BCN20000: Dermoscopic Lesions in the Wild
Marc Combalia, Noel C. F. Codella, Veronica Rotemberg, Brian Helba, Veronica Vilaplana, Ofer Reiter, Cristina Carrera, Alicia Barreiro, Allan C. Halpern, Susana Puig, Josep Malvehy
TL;DR
The work presents BCN20000, a large clinically sourced dermoscopic image dataset designed to enable unconstrained skin-lesion classification, including challenging contexts like nails, mucosa, large, and hypopigmented lesions. It combines systematic data collection across 2010–2016, automated organization and filtering with manual validation, and linkage to histopathological diagnoses and patient metadata.
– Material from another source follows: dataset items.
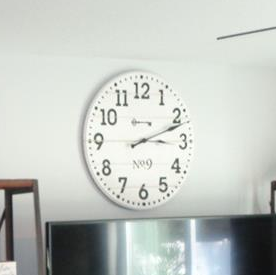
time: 3:11
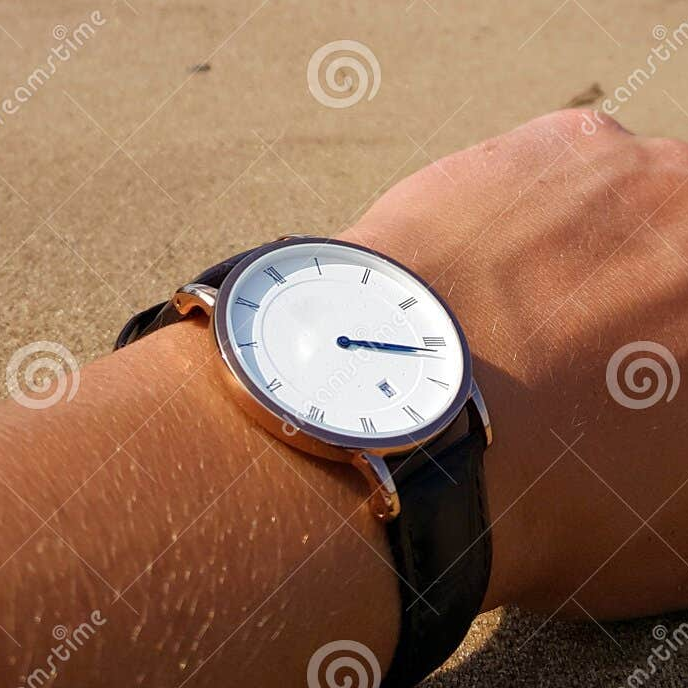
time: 3:16
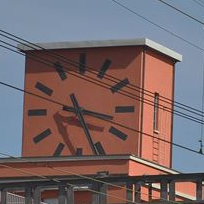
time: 3:26
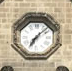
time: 7:08
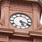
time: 5:18
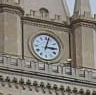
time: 3:02
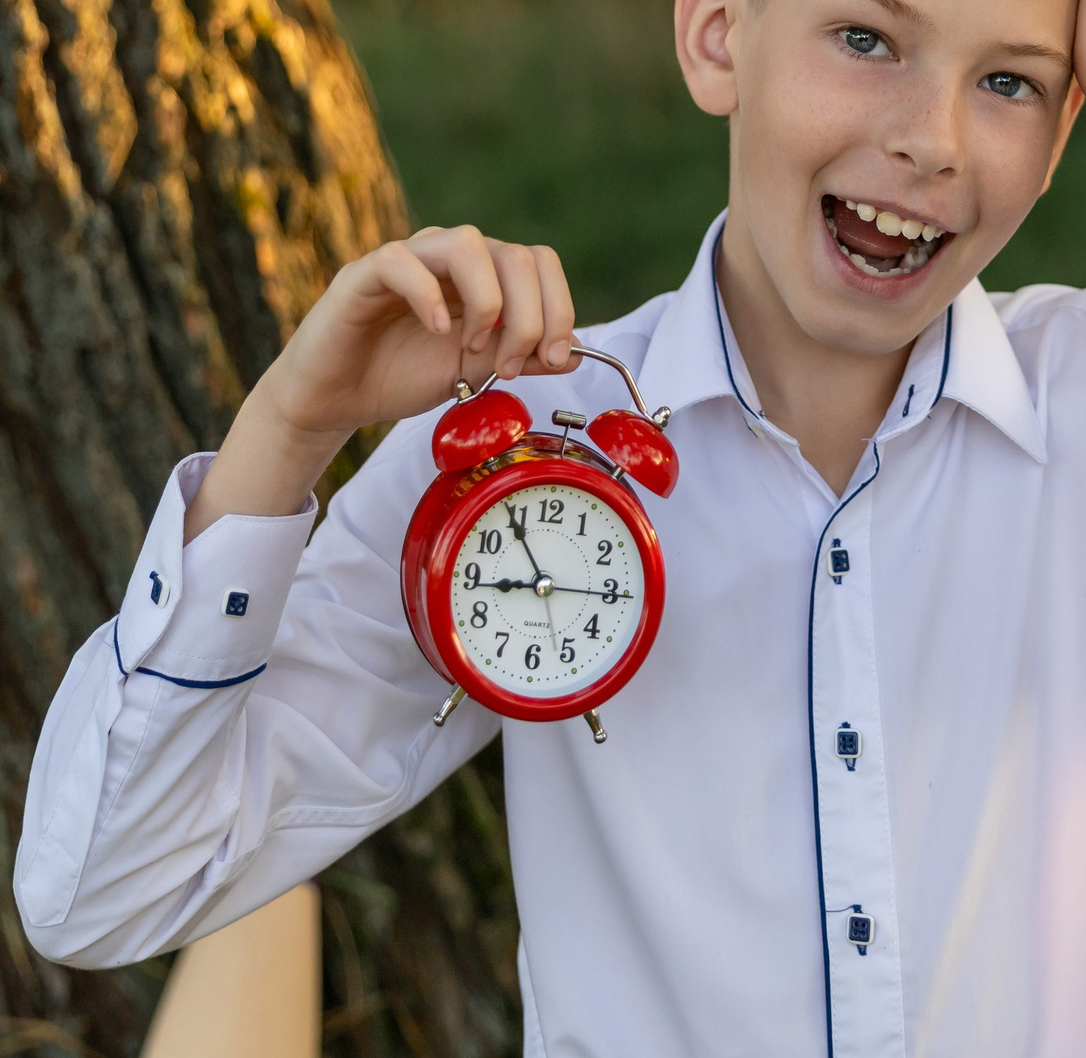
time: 8:54
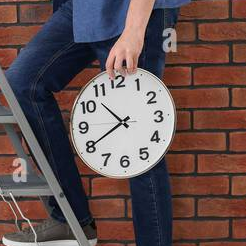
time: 10:40
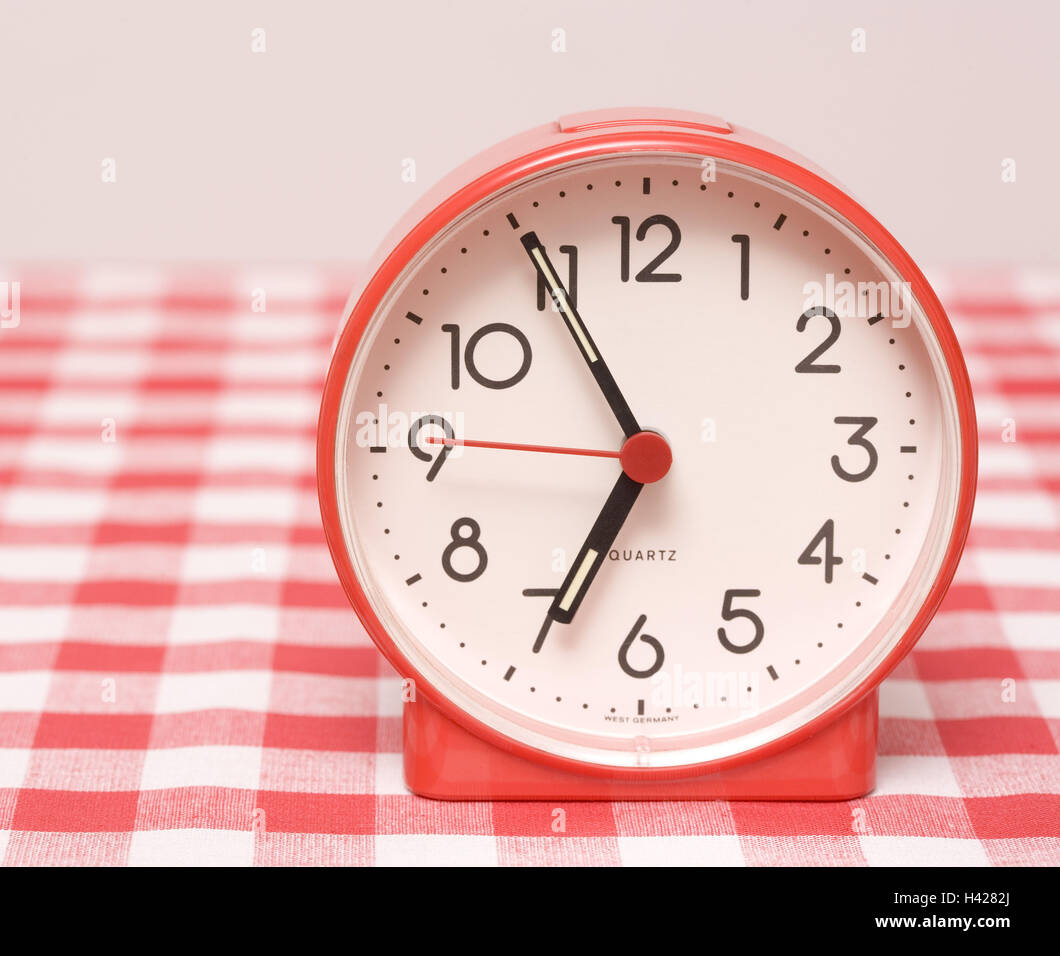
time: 6:55
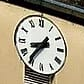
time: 8:36
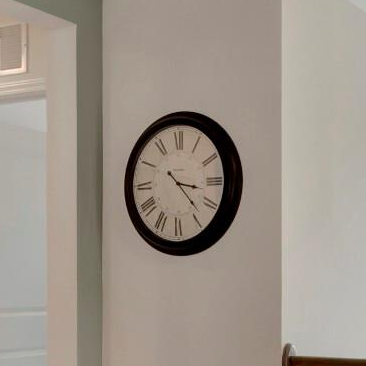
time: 3:22
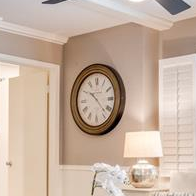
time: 10:22
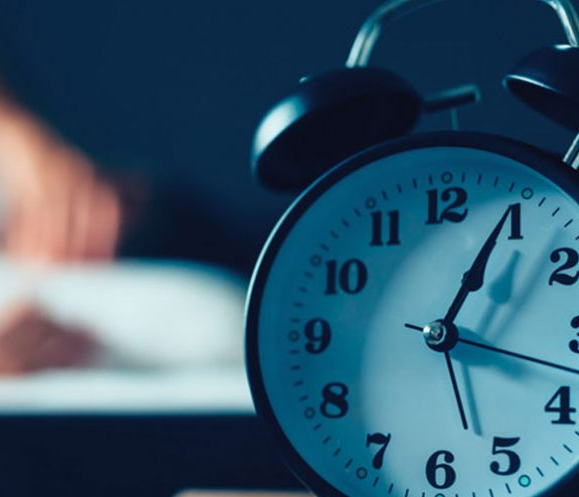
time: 1:18
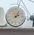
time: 2:04
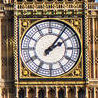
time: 2:06
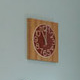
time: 11:02
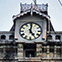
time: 5:00
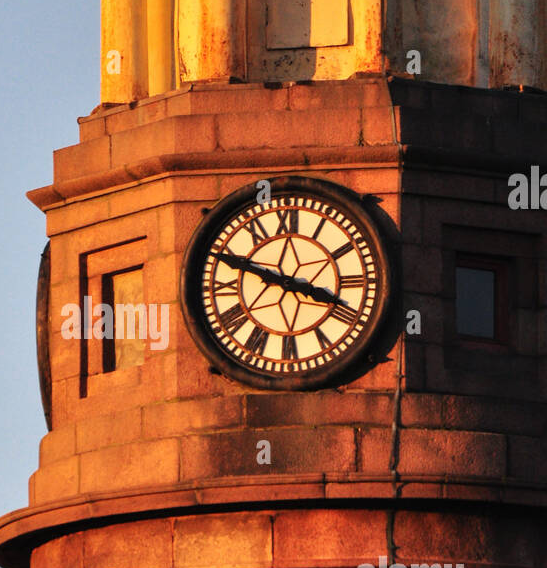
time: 3:48
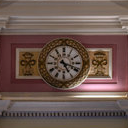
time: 5:18
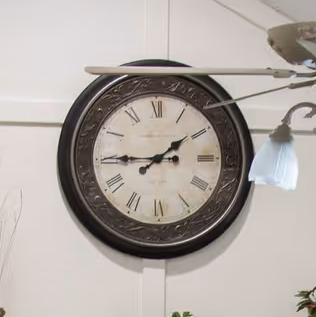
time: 1:45
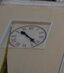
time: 10:22
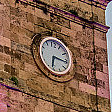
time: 6:15
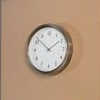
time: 1:52
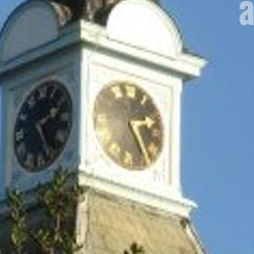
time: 2:24
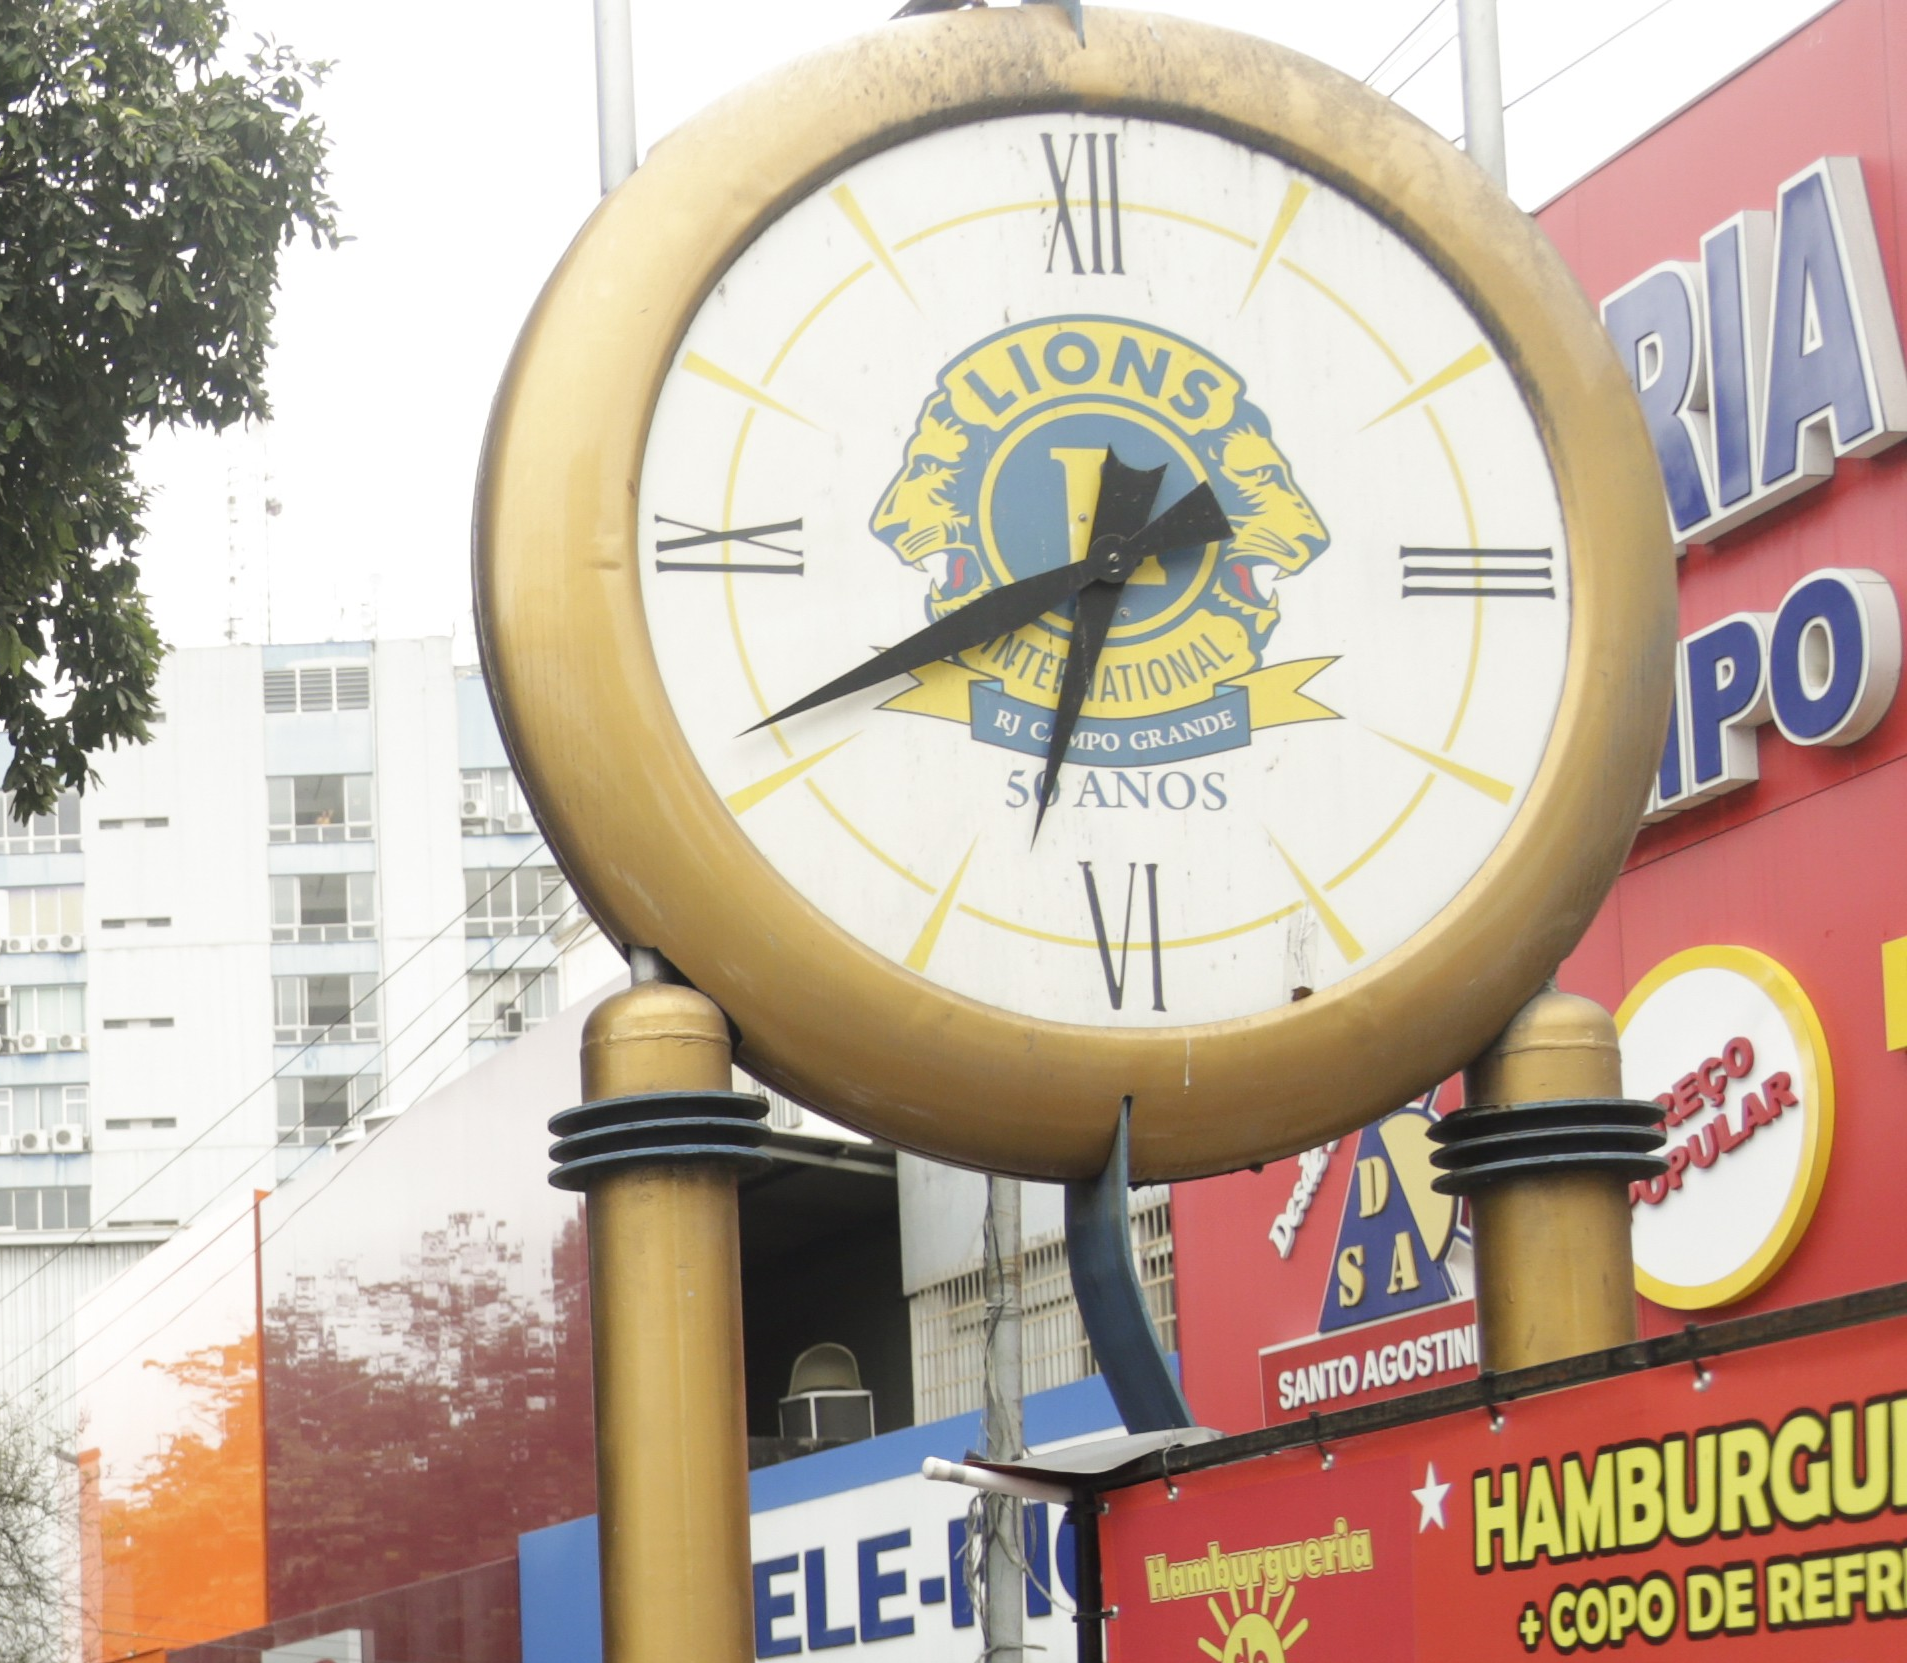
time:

The dataset, backed by ethics approval, targets cross-source generalization and practical benchmarking for ISIC 2019 challenges, facilitating more robust dermatology AI systems. Overall, BCN20000 aims to better reflect real-world clinical practice and drive improved performance on diverse dermoscopic data.
Abstract
This article summarizes the BCN20000 dataset, composed of 19424 dermoscopic images of skin lesions captured from 2010 to 2016 in the facilities of the Hospital Clínic in Barcelona. With this dataset, we aim to study the problem of unconstrained classification of dermoscopic images of skin cancer, including lesions found in hard-to-diagnose locations (nails and mucosa), large lesions which do not fit in the aperture of the dermoscopy device, and hypo-pigmented lesions. The BCN20000 will be provided to the participants of the ISIC Challenge 2019, where they will be asked to train algorithms to classify dermoscopic images of skin cancer automatically.